日本心血管理学療法学会 一般演題ポスター
心血管P01

Fri. May 27, 2016 11:50 AM - 12:50 PM 第11会場 (産業振興センター 2階 セミナールームA)

[P-HT-01-2] 術前ADLが同程度にも関わらず,冠動脈バイパス術後に歩行自立が遅延する術前因子の検討

蔵谷鷹大, 岩田健太郎, 前川利雄, 坂本裕規, 田内都子, 小寺睦, 中垣美優, 川内ななみ, 小谷将太, 尾畑貴昭, 廣瀬正和, 原田惇平, 南本陽菜 (神戸市立医療センター中央市民病院リハビリテーション技術部)

Keywords:冠動脈バイパス術後, リハビリ遅延因子, 自立歩行

【はじめに,目的】近年の医療や術後管理の進歩,さらに手術の低侵襲化などから1日目から立位および歩行を開始し,4日程度で歩行自立を目指すプログラムが広く採用されるようになってきている。しかし,リハビリテーション(以下リハビリ)の進行が遅延する例があるのが実際である。術前低活動が術後遅延因子と報告されているため,本研究では,術前ADLが自立していない患者を除き,冠動脈バイパス術(CABG)後,順調に自立歩行が獲得できない理由を後方視的に検討した。
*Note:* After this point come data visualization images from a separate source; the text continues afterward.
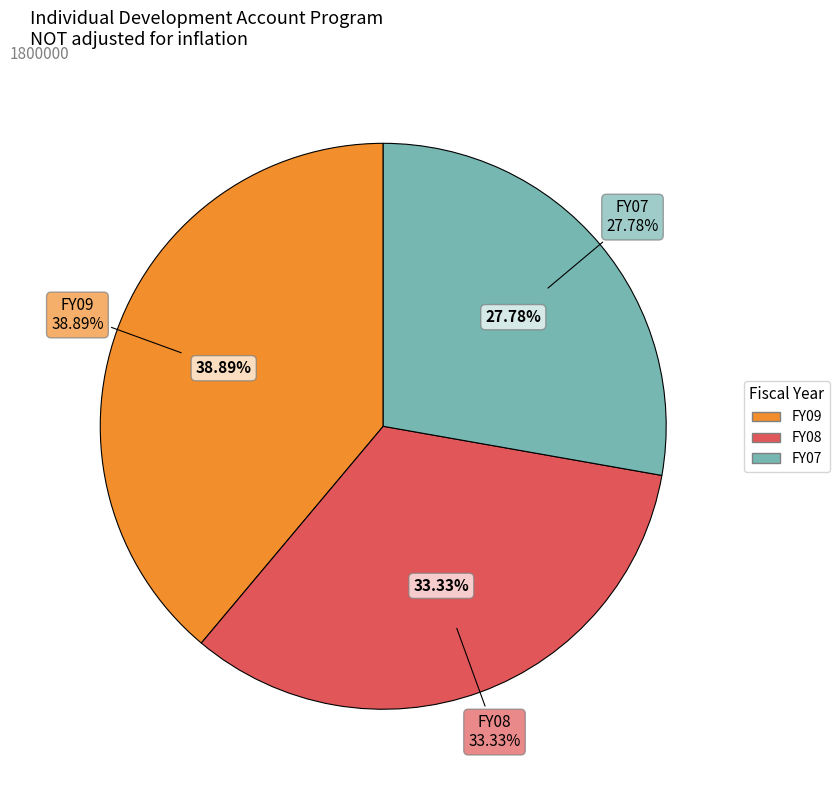

How many slices are in this pie chart?

3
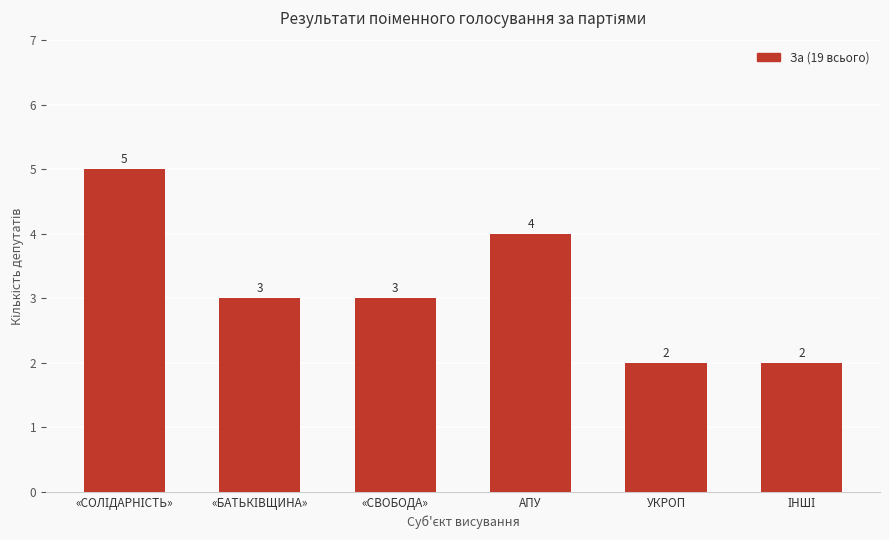

Which has a higher value, АПУ or «СВОБОДА»?

АПУ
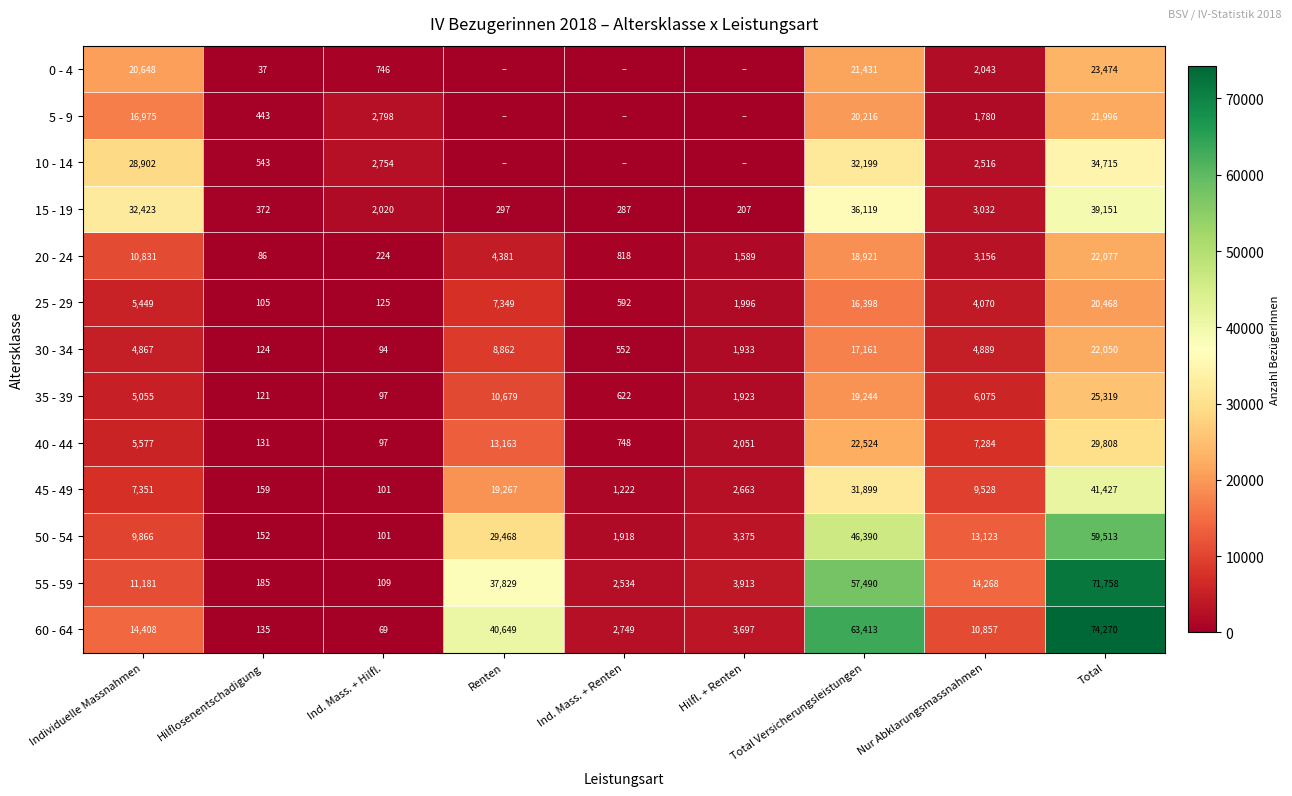

List the labels in order of 40 - 44 value, largest first.

Total, Total Versicherungsleistungen, Renten, Nur Abklarungsmassnahmen, Individuelle Massnahmen, Hilfl. + Renten, Ind. Mass. + Renten, Hilflosenentschadigung, Ind. Mass. + Hilfl.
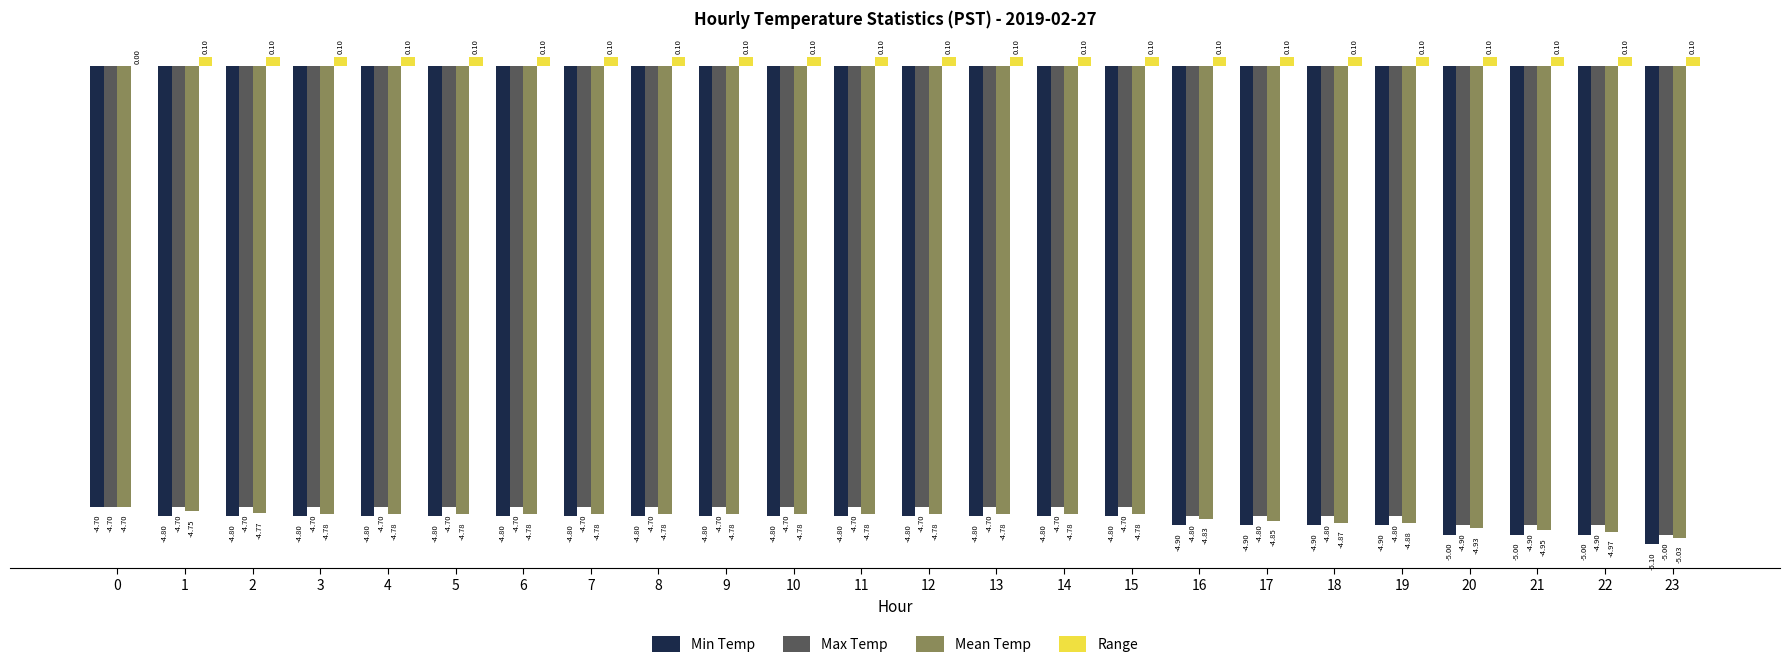

What is the sum of the Min Temp values at 18 and 8?

-9.7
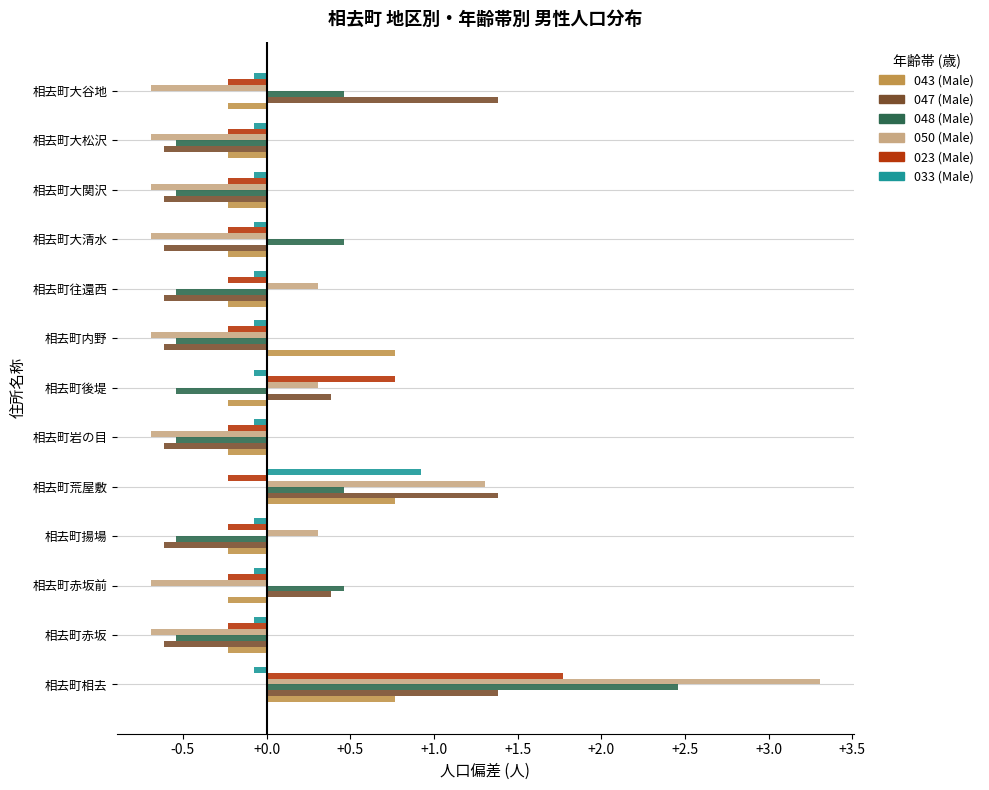

What is the maximum value shown in the chart?

3.3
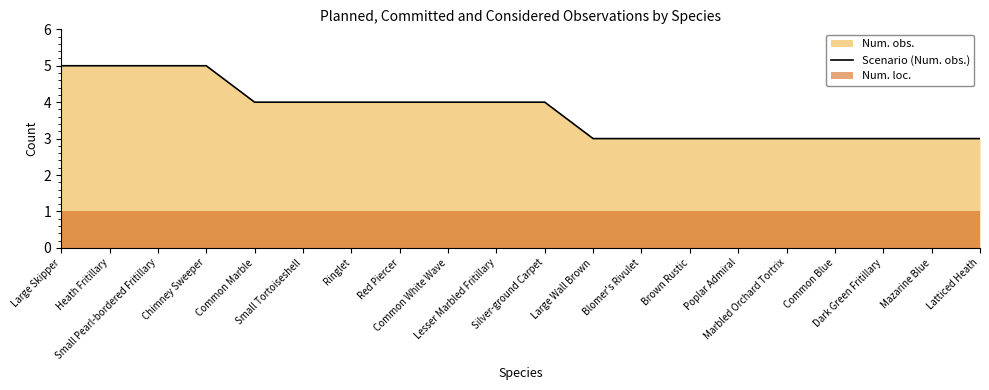

Where does the data first go above 4?

Large Skipper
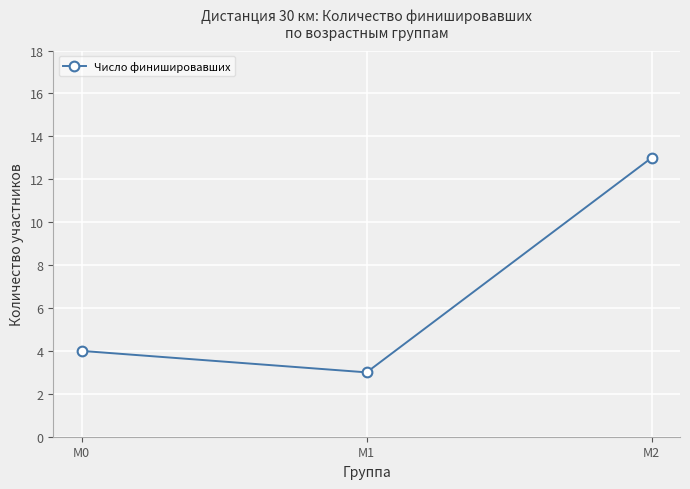

Where is the data nearest to the value 8?

М0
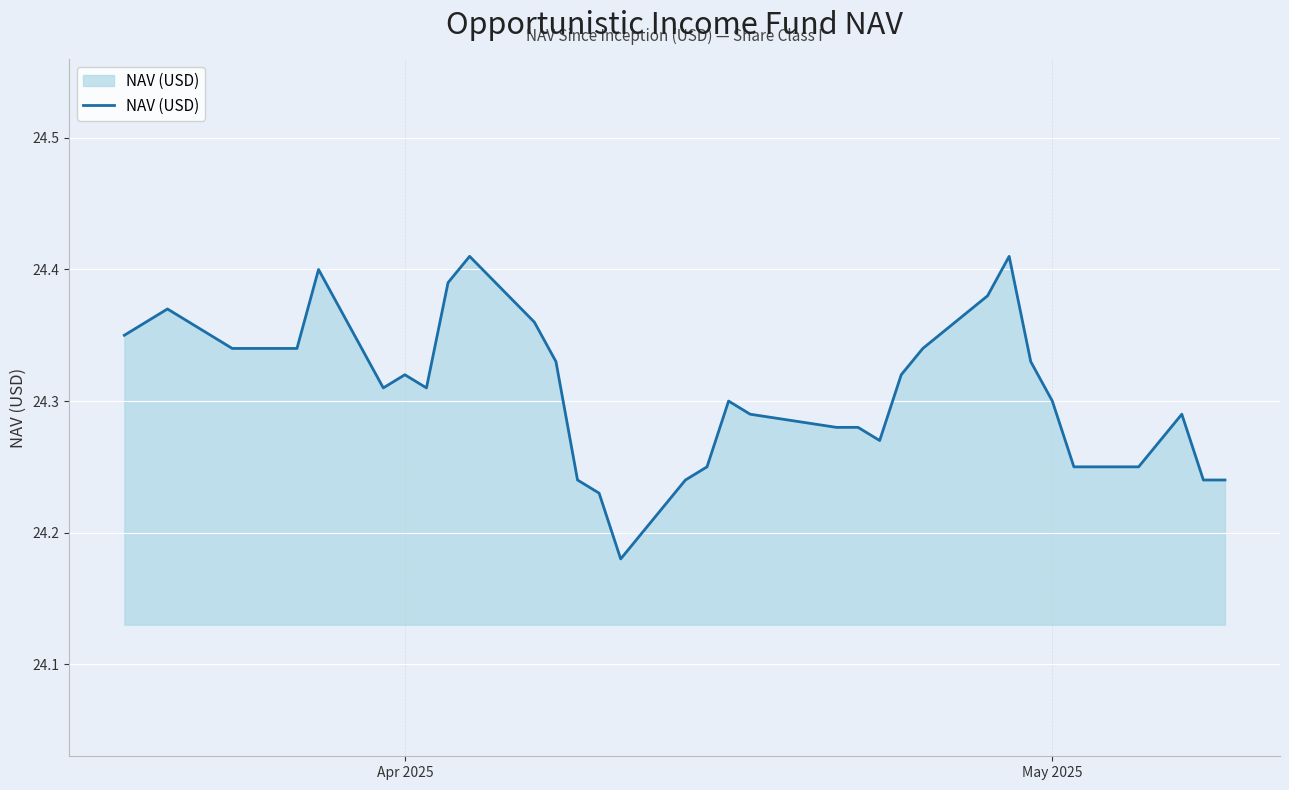

How many distinct data groups are displayed?

1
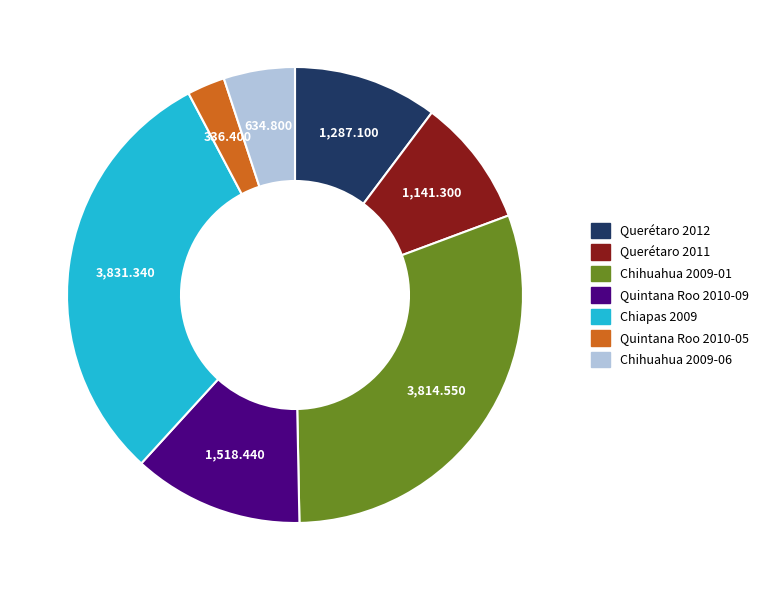

Do Chihuahua 2009-01 and Quintana Roo 2010-05 together represent more than half of the pie?

No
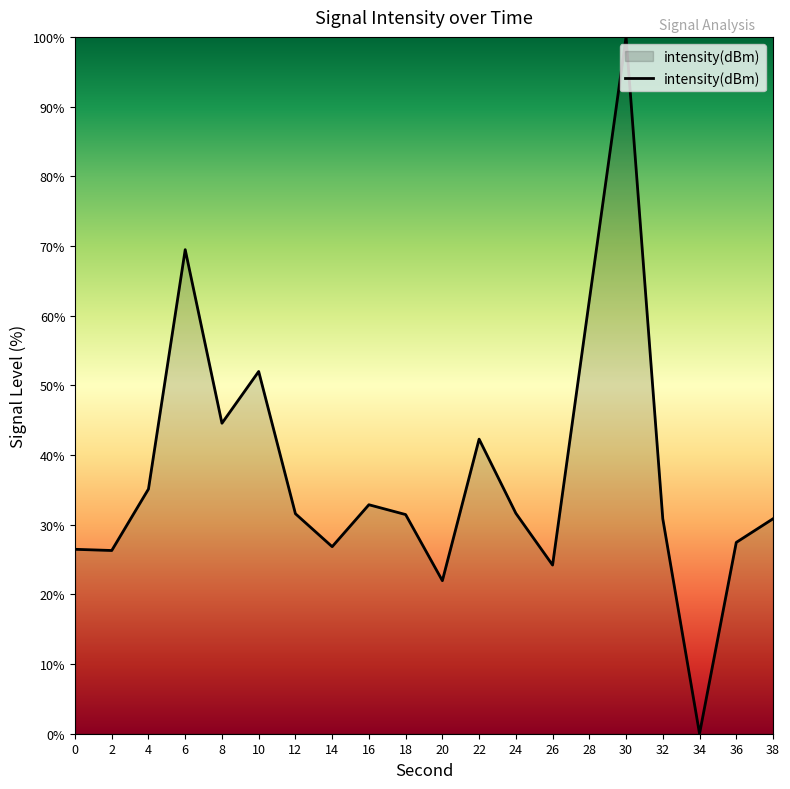

True or false: the data shows 42.3 at 22.

True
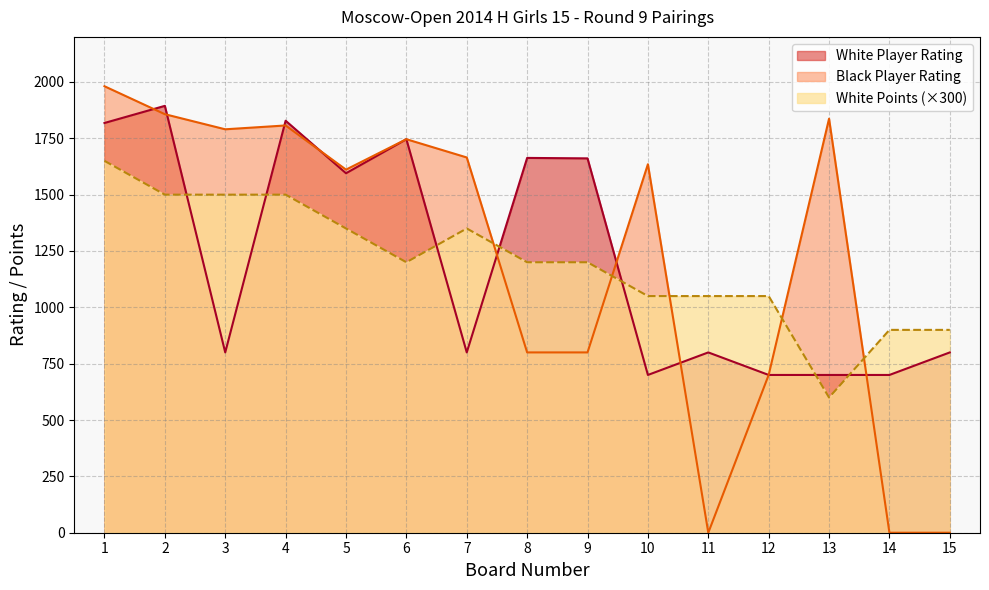

Does the chart have visible grid lines?

Yes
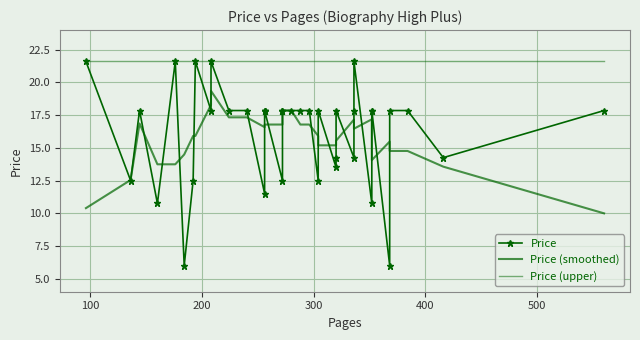

How many interior local peaks does the Price (smoothed) series have?

5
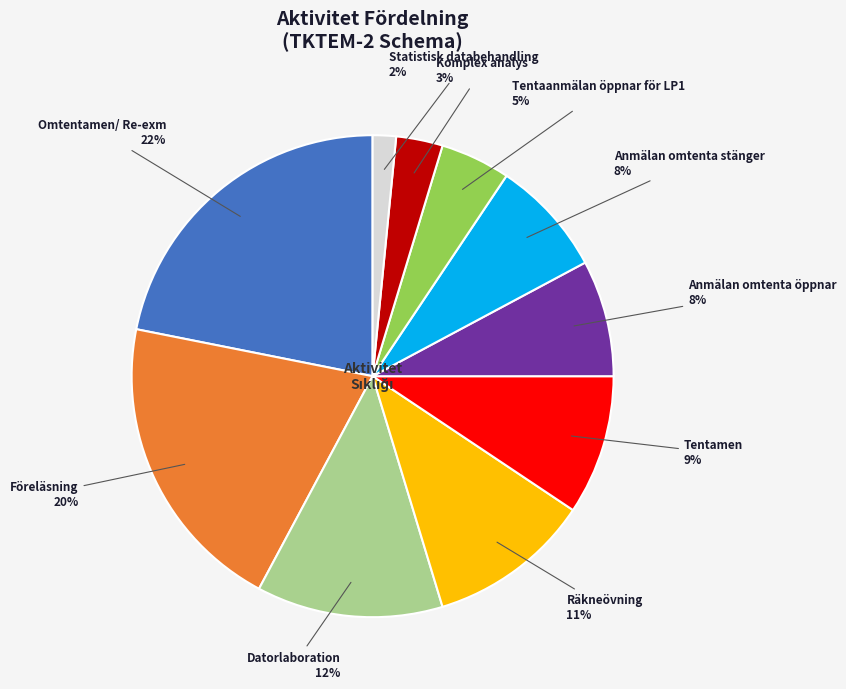

Does any single category account for the majority?

No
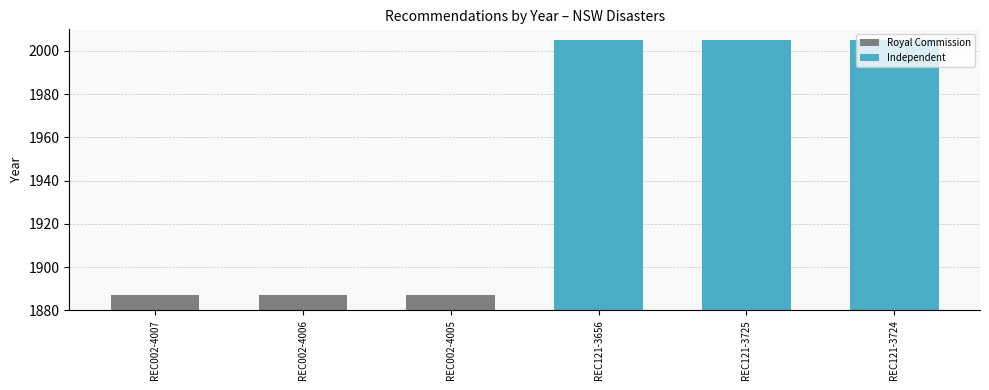

True or false: the data shows 3145 at REC002-4006.

False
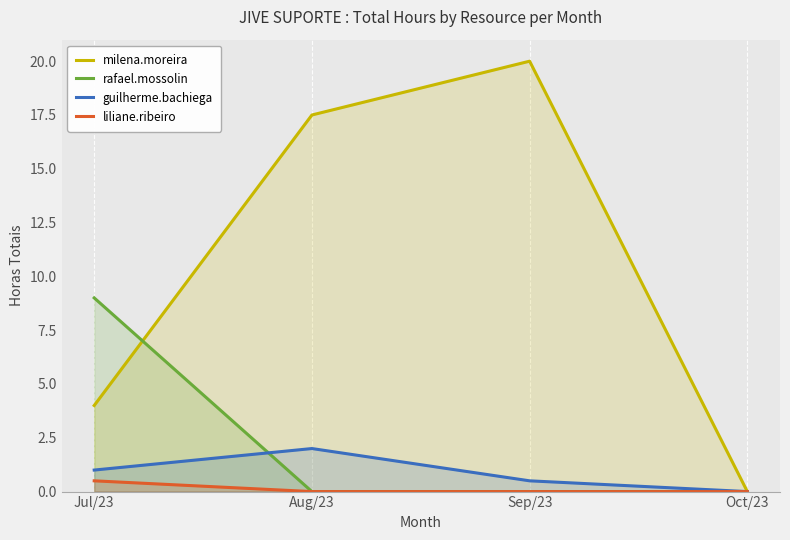

What is the approximate value of rafael.mossolin at Jul/23?

9.0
【方法】2014年5月から2015年6月までに当院心臓血管外科にてCABGを受けられ,周術期ICUに入室した患者87名を対象とした(死亡例,術中,術後合併症例は除外)。そこから,リハビリ進行の遅延が生じると考えられるBarthel Index 70点未満のADL非自立例と,下肢麻痺を生じている患者を除外した78名を最終的な統計の対象とした。術前にタンデム立位保持時間,5 chair stand,通常および最大歩行速度,握力,膝伸展筋力を測定した。立位保持時間は10秒を最大値とした。握力,膝伸展筋力は左右各2回測定し,最高値を採用した。また,呼吸機能として,スパイロメトリーにより肺活量(VC),%VC,一秒量,一秒率を測定した。血液データとして,術前BNP,尿素窒素(BUN),クレアチニン(Cre),推定糸球体濾過量(eGFR),ヘモグロビン(Hb),アルブミン(Alb)を測定した。術後歩行自立日数5日以下を順調群(n=45),6日以上を遅延群(n=33)とし,2群比較を行った。




【結果】順調群と遅延群の術前ADLおよび運動機能には有意差は確認されなかった。しかし,遅延群は術前BNP(472.81±520.26 vs. 219.57±257.48 pg/mL,P<0.05),BUN(26.26±13.60 vs. 16.10±4.55 mg/dL,P<0.01)が有意に高く,術前VC(3.04±0.54 vs. 3.58±0.68 L,P<0.01),Cre(2.97±3.58 vs. 3.00±12.74 mg/dL,P<0.05),eGFR(46.52±27.78 vs. 67.09±17.28,P<0.01),Hb(12.07±1.89 vs. 13.21±1.40 g/dL,P<0.01),Alb(3.56±0.59 vs. 3.91±0.37 g/dL,P<0.01)は有意に低かった。また,既往歴として慢性腎不全(CKD)を有している患者,透析導入されている患者が有意に多く(P<0.01),転院となる患者も有意に多かった(P<0.01)。




【結論】2群間でADLや運動機能に有意差は見られなかった。本研究の結果からはBNPや腎機能等の生化学データ,CKDや透析といった既往歴,呼吸機能などの身体機能以外の因子がCABG術後のリハビリ進行遅延を生じさせる要因と考えられた。今後は,遅延因子を有する患者の介入方法の検討も行っていきたいと考える。